About ROAR-NET

The multiple requirements placed on modern real-world processes and systems are ever more demanding. Meeting such requirements can only be achieved through systematic methods capable of identifying the best course(s) of action among the possible alternatives, which are generally known as optimisation algorithms. Optimisation algorithms find application in virtually all areas of knowledge and human activity, but require suitable models of the problems of interest in order to operate. Producing such models is often a challenging task which involves understanding both the problem at hand and the type of optimisation algorithm to be used, and may entail significant effort. Compared to their deterministic counterparts, Randomised Optimisation Algorithms (ROAs) tend to be simpler to design and implement while offering improved performance, particularly on large problems whose internal structure is not sufficiently well known or even available.
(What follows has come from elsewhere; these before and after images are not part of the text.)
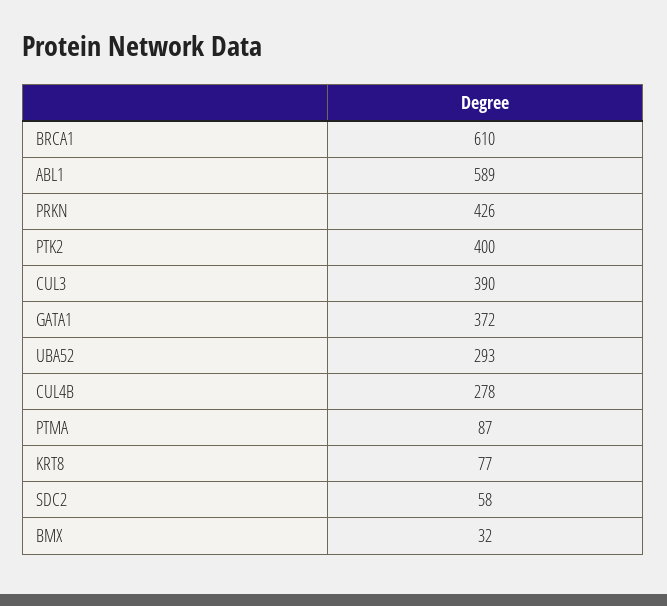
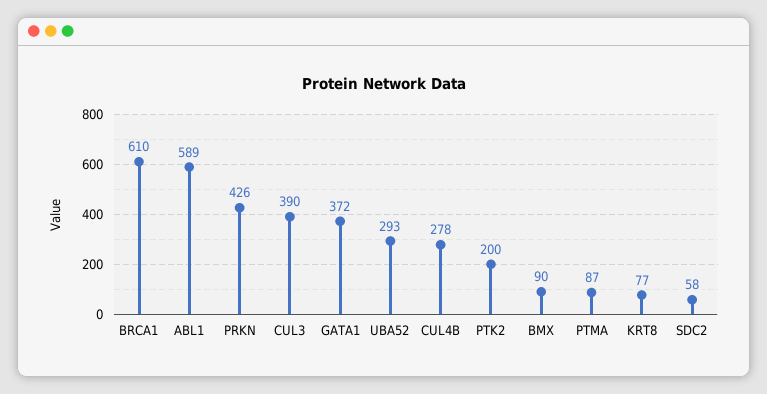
  {
    "BRCA1": 610,
    "ABL1": 589,
    "PRKN": 426,
-   "PTK2": 400,
+   "PTK2": 200,
    "CUL3": 390,
    "GATA1": 372,
    "UBA52": 293,
    "CUL4B": 278,
    "PTMA": 87,
    "KRT8": 77,
    "SDC2": 58,
-   "BMX": 32
+   "BMX": 90
  }

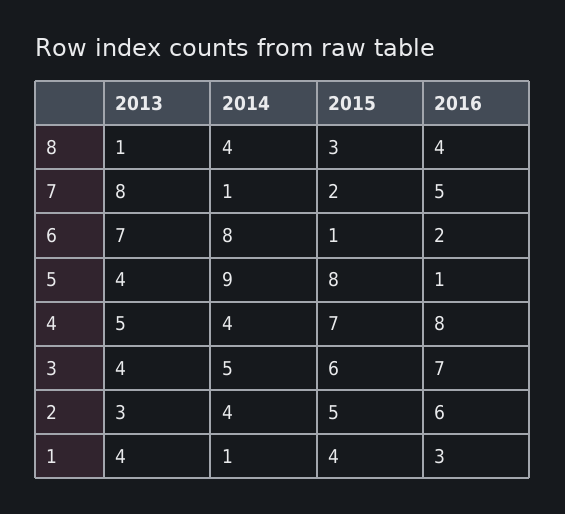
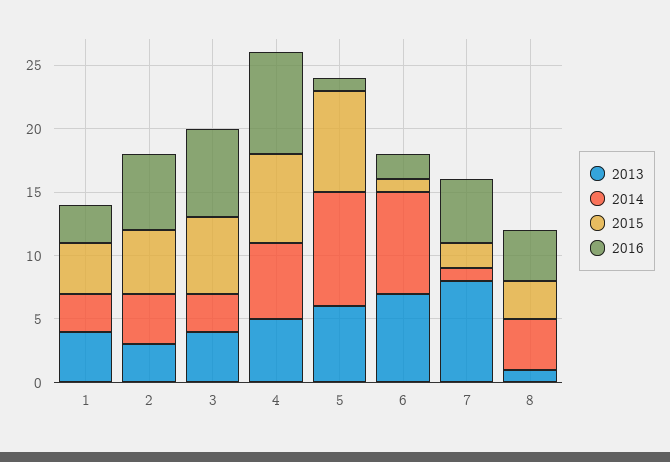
  {
    "2013": {
      "8": 1,
      "7": 8,
      "6": 7,
-     "5": 4,
+     "5": 6,
      "4": 5,
      "3": 4,
      "2": 3,
      "1": 4
    },
    "2014": {
      "8": 4,
      "7": 1,
      "6": 8,
      "5": 9,
-     "4": 4,
+     "4": 6,
-     "3": 5,
+     "3": 3,
      "2": 4,
-     "1": 1
+     "1": 3
    },
    "2015": {
      "8": 3,
      "7": 2,
      "6": 1,
      "5": 8,
      "4": 7,
      "3": 6,
      "2": 5,
      "1": 4
    },
    "2016": {
      "8": 4,
      "7": 5,
      "6": 2,
      "5": 1,
      "4": 8,
      "3": 7,
      "2": 6,
      "1": 3
    }
  }

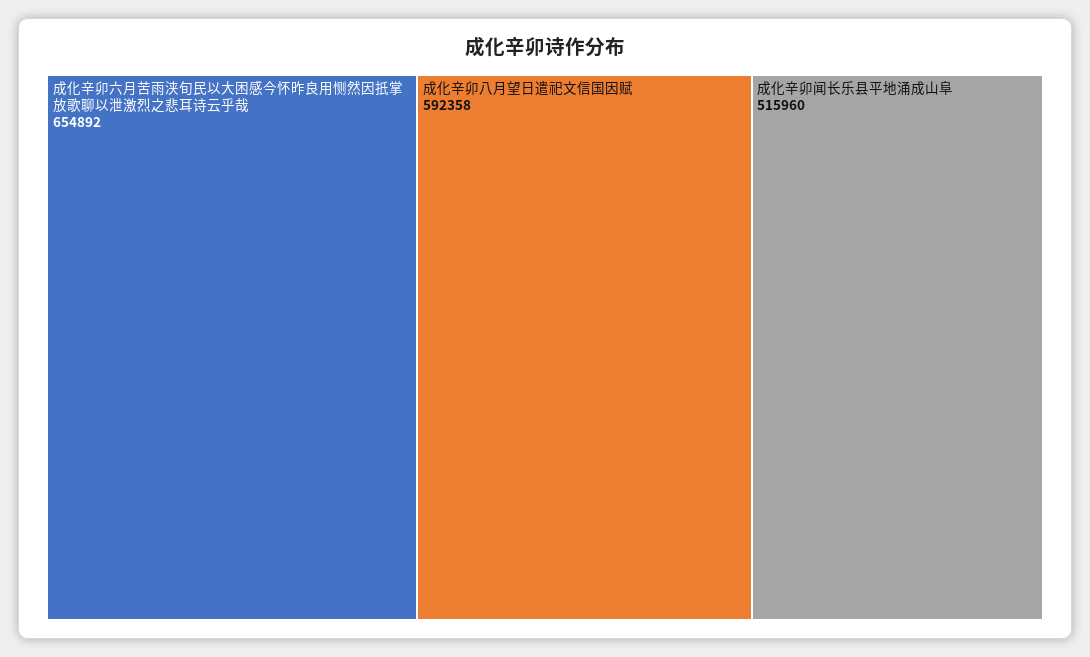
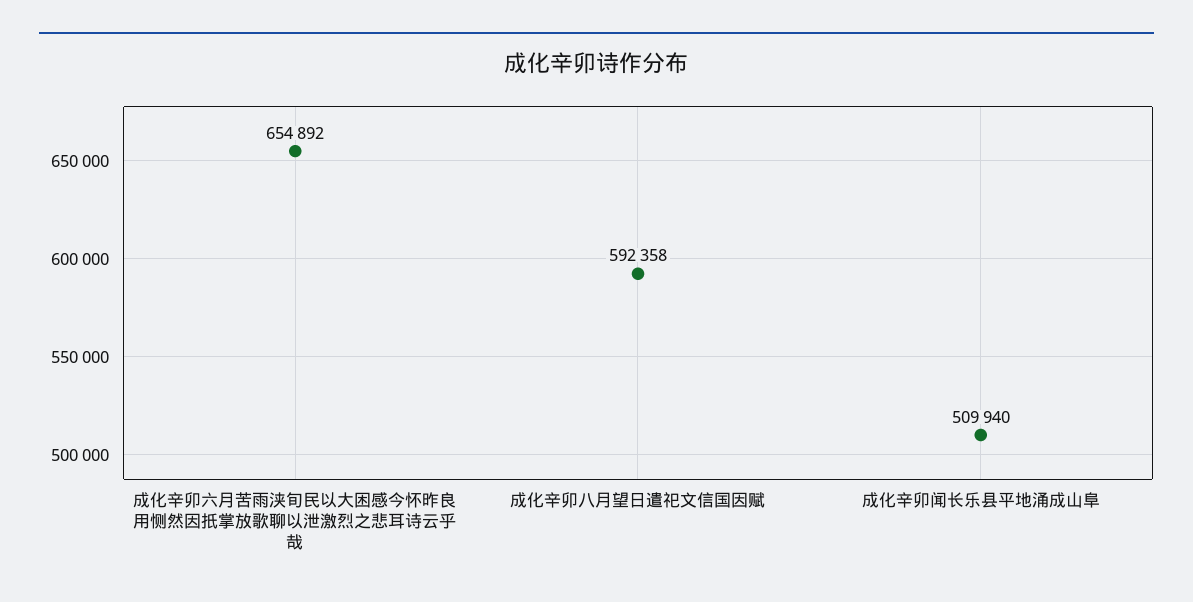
  {
    "成化辛卯六月苦雨浃旬民以大困感今怀昨良用恻然因扺掌放歌聊以泄激烈之悲耳诗云乎哉": 654892,
    "成化辛卯八月望日遣祀文信国因赋": 592358,
-   "成化辛卯闻长乐县平地涌成山阜": 515960
+   "成化辛卯闻长乐县平地涌成山阜": 509940
  }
However, ROAs are still far from reaching the level of widespread and systematic adoption enjoyed by more traditional optimisation solvers in the real world.

ROAR-NET aims at making randomised optimisation algorithms widely competitive in practice by identifying and reducing obstacles to their adoption at the scientific, technical, economic, and human levels. It focuses on meeting the needs of practitioners, from whose activities the economic value of optimisation solvers stems. These needs are taken as the driving force for new theoretical, methodological, and technical advances leading to the sustainable development of widely available software tools, training materials and programmes, and ultimately to more extensive acceptance and deployment of these methods.

The network brings together an extensive number of ROA theoreticians and algorithm developers, applied researchers, software developers, and practitioners, distributed across more than 40 countries. This geographical diversity assists in ensuring that the frameworks, libraries and software tools developed through the network are applicable to a wide range of real-world problem scenarios while supporting the latest theoretical developments.